The report said that 222 families have a member working on one of the Discovery Island farms, leading to an average loss of $79,000-plus in salary and benefits. A salmon farm worker in many Indigenous and non-Indigenous households is the primary wage earner, it said.

“Reading this report when it arrived was heart-wrenching,” said BCSFA executive director John Paul Fraser.

“We have been speaking about the impacts of this rushed, ill-considered decision since the day it was made, but this report really captured just how widespread the human and animal welfare impacts will be.

“Thankfully, we are also able to offer a reasonable, respectful way forward, one consistent with genuine reconciliation with First Nations and real engagement with all parties. The ball is now in the government’s court, and we ask them to seriously, and urgently, consider this reasonable way forward.”

With only cursory consultation with affected parties, it is unclear how the true impacts of this decision were considered as part of the government’s decision-making process.

Report author Doug Blair

Report author Doug Blair, an economist and managing director of RIAS Inc., said that in his research he found significant concern with the lack of consultation by Jordan, leading her to make a rushed decision without understanding the implications and seemingly no plan to manage impacts.

“With only cursory consultation with affected parties, it is unclear how the true impacts of this decision were considered as part of the government’s decision-making process,” Blair said. “The only way to avoid the severe damages shown in our report would be for the government to revisit this decision and engage in a genuine process of consultation with all parties aimed at finding a better way forward. As it is, left unchanged this decision will be devastating.”

Heart-breaking phone calls

Mowi’s Dobrinsky warned that if left unchanged, the closure process was going to be “brutal” on salmon farmers.

He told the Times Colonist newspaper: “I get heart-breaking phone calls from people on an almost daily basis. They ask how they will pay their mortgage, if they should be looking for another job and how will they manage in the future.”
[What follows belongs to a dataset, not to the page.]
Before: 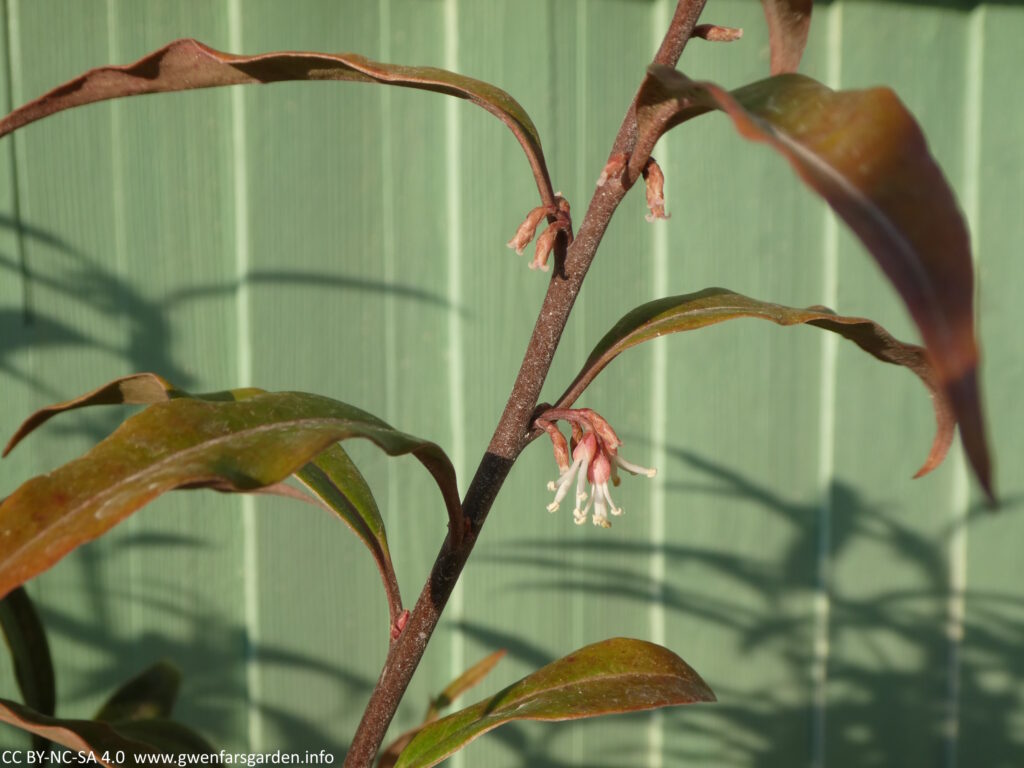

Dobrinsky said operations outside the immediate Discovery Islands area could be impacted. For example, Mowi’s 72-employee Surrey plant which packages salmon into portions is likely to see cuts, and a new smoked salmon facility being built in Klemtu, off BC’s north coast, is expected to be hit.

First Nation ‘railroaded’ by government

Jordan made her closure decision after consultation with seven First Nations in whose traditional territories the farms are sited. The Nations backed the closure, as they believe salmon farms are responsible for spreading lice and disease to wild salmon populations, despite several studies saying farms pose only a “minimal” threat.

But it has since emerged that two of the First Nations involved are unhappy with what they regard as inadequate consultation by Jordan, and that they weren’t given a say on the timescale of the closures. Former We Wai Kai chief Brian Assu said the Nation was “railroaded” by the federal government.